[Page-level text extractions]
====

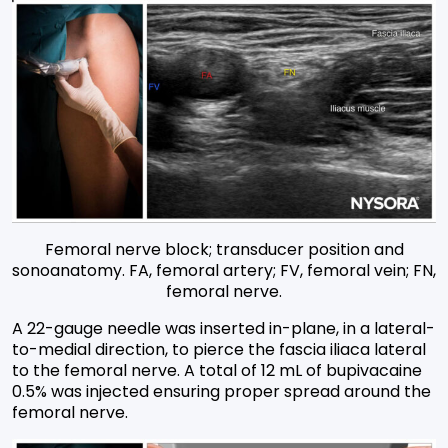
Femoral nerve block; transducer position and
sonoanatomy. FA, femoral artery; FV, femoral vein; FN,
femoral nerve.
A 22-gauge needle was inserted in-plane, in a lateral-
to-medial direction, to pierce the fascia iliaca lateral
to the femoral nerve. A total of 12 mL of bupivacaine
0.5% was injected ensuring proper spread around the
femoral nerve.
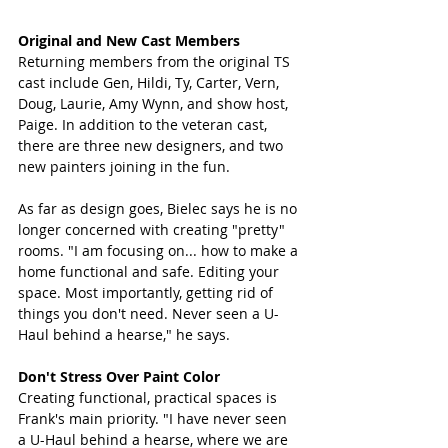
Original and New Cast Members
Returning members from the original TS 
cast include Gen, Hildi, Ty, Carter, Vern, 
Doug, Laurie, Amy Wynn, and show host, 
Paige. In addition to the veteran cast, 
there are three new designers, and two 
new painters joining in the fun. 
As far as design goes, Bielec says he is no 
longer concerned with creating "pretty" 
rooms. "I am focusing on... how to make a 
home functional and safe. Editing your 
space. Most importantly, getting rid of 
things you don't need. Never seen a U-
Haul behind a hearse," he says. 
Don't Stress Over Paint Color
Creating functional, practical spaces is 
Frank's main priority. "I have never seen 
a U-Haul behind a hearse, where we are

====

• _Exercise directions_: Drop the pictures and reproduce the rest of the entries above exactly.

• _Solution below_:
Femoral nerve block; transducer position and
sonoanatomy. FA, femoral artery; FV, femoral vein; FN,
femoral nerve.
A 22-gauge needle was inserted in-plane, in a lateral-
to-medial direction, to pierce the fascia iliaca lateral
to the femoral nerve. A total of 12 mL of bupivacaine
0.5% was injected ensuring proper spread around the
femoral nerve.
Original and New Cast Members
Returning members from the original TS 
cast include Gen, Hildi, Ty, Carter, Vern, 
Doug, Laurie, Amy Wynn, and show host, 
Paige. In addition to the veteran cast, 
there are three new designers, and two 
new painters joining in the fun. 
As far as design goes, Bielec says he is no 
longer concerned with creating "pretty" 
rooms. "I am focusing on... how to make a 
home functional and safe. Editing your 
space. Most importantly, getting rid of 
things you don't need. Never seen a U-
Haul behind a hearse," he says. 
Don't Stress Over Paint Color
Creating functional, practical spaces is 
Frank's main priority. "I have never seen 
a U-Haul behind a hearse, where we are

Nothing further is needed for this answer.